[Items from a dataset]
===============
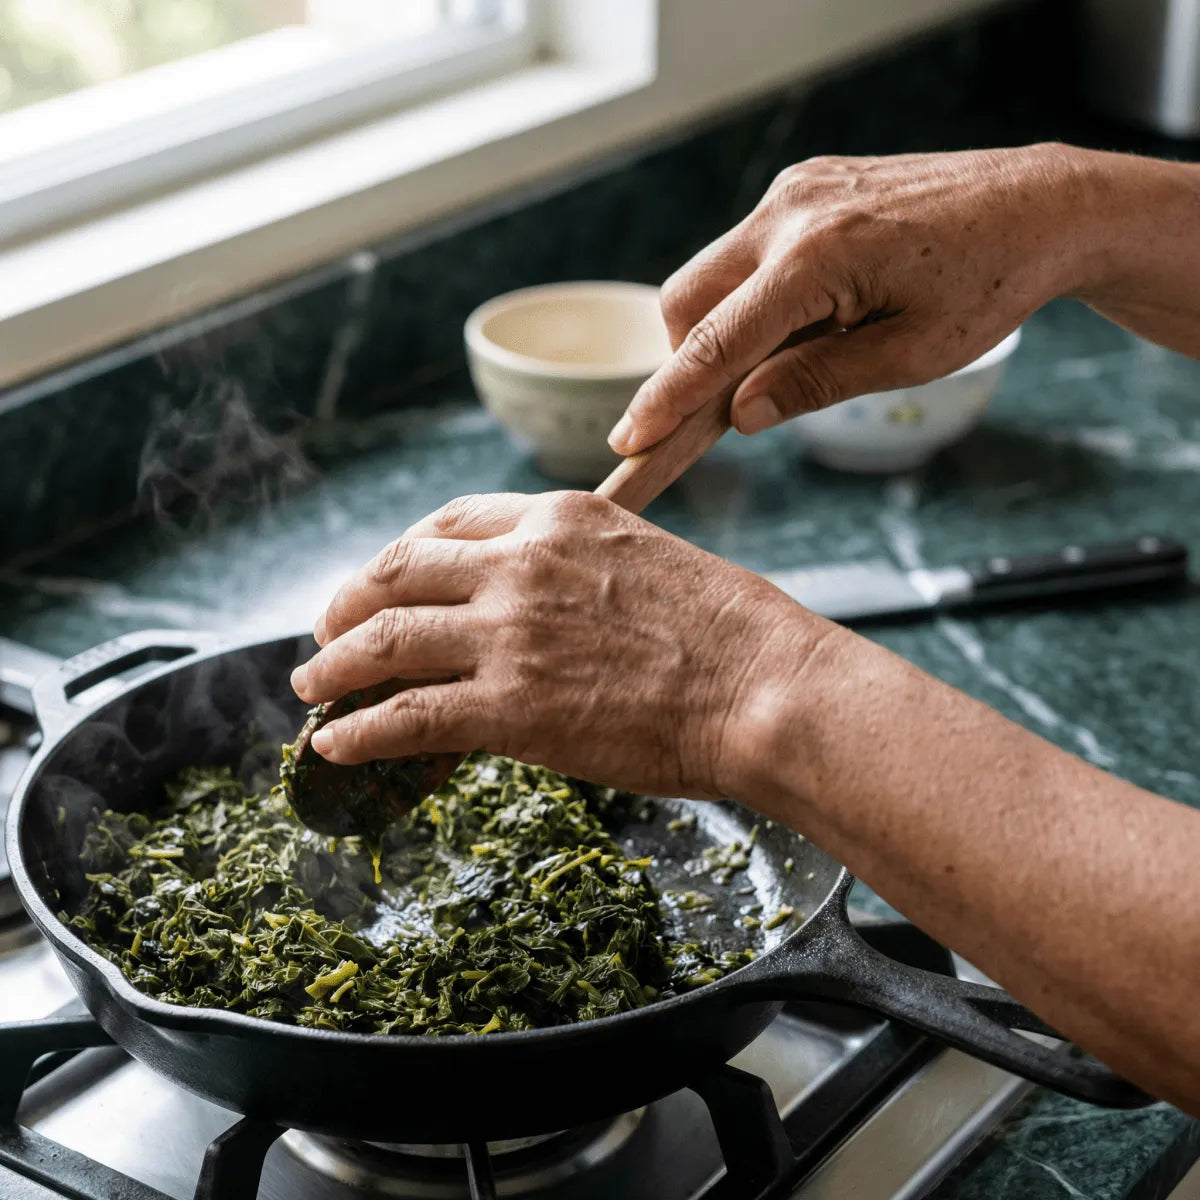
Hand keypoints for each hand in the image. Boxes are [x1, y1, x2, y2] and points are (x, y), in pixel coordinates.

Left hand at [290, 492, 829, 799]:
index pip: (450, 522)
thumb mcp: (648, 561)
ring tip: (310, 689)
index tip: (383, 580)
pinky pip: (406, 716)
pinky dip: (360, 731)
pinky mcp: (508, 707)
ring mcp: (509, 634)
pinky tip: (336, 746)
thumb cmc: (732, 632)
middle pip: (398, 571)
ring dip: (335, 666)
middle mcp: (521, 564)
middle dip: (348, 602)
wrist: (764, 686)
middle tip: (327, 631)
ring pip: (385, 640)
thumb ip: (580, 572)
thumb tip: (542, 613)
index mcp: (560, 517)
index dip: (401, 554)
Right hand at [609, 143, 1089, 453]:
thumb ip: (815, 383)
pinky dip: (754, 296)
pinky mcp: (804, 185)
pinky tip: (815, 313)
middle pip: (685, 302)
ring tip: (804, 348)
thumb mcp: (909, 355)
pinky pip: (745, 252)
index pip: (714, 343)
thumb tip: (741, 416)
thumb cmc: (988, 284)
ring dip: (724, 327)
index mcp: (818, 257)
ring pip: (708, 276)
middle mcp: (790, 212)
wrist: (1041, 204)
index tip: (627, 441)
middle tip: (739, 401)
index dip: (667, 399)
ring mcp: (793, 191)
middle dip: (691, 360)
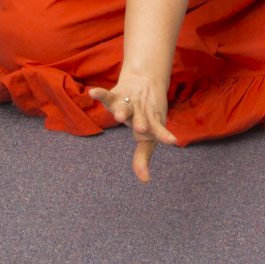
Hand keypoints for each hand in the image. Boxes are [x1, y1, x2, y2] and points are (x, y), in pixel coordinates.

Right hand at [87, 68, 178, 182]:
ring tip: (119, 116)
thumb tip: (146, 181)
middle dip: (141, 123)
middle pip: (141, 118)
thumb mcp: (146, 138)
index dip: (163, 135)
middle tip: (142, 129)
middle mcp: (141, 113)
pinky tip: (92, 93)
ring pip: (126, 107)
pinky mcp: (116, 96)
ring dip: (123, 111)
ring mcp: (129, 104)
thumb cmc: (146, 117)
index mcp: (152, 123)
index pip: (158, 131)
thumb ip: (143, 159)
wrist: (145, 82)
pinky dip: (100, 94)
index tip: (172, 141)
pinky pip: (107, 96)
===============
### About this exercise
From the first line of the entries above down to the line holding "ring pip: (126, 107)", quote each line exactly and nothing else, skipping pictures.

### Answer below
Hand keypoints for each hand in the image. Boxes are [x1, y1, x2, y2] and points are (x, y), in pixel coordinates.

Left hand at [290, 492, 829, 799]:
index pip: (450, 522)
thumb mcp: (648, 561)
ring tip: (310, 689)
index tip: (383, 580)
pinky pip: (406, 716)
pinky dip: (360, 731)
pinky mcp: (508, 707)
ring mcp: (509, 634)
pinky tip: (336, 746)
thumb cmc: (732, 632)
middle pip: (398, 571)
ring dip: (335, 666)
middle mcp: (521, 564)
middle dip: (348, 602)
wrist: (764, 686)
middle tip: (327, 631)
ring pip: (385, 640)
thumb ip: (580, 572)
thumb tip: (542, 613)
index mcp: (560, 517)
index dip: (401, 554)
Right hand at [609, 143, 1089, 453]:
thumb ip: (815, 383)
pinky dip: (754, 296)
pinky mcp: (804, 185)
pinky tip: (815, 313)
middle pip: (685, 302)
ring tip: (804, 348)
thumb mcp: (909, 355)
pinky pip: (745, 252)
index pip: (714, 343)
thumb tip: (741, 416)
thumb cmc: (988, 284)
ring dip: (724, 327)
index mcp: (818, 257)
ring pip: (708, 276)
middle mcp: (790, 212)
wrist: (1041, 204)
index tip: (627, 441)
middle tip: (739, 401)
index dip: (667, 399)
ring mcp: (793, 191)
middle dip: (691, 360)
Hand keypoints for each hand in the image. Boxes are [x1, y1, x2, y2] and points are (x, y), in pixel coordinates.

Right hand at [87, 68, 178, 182]:
ring tip: (119, 116)
thumb tip: (146, 181)
middle dip: (141, 123)
middle pip: (141, 118)
thumb mcp: (146, 138)
index dip: (163, 135)
middle tip: (142, 129)
middle mcp: (141, 113)
pinky tip: (92, 93)
ring pip: (126, 107)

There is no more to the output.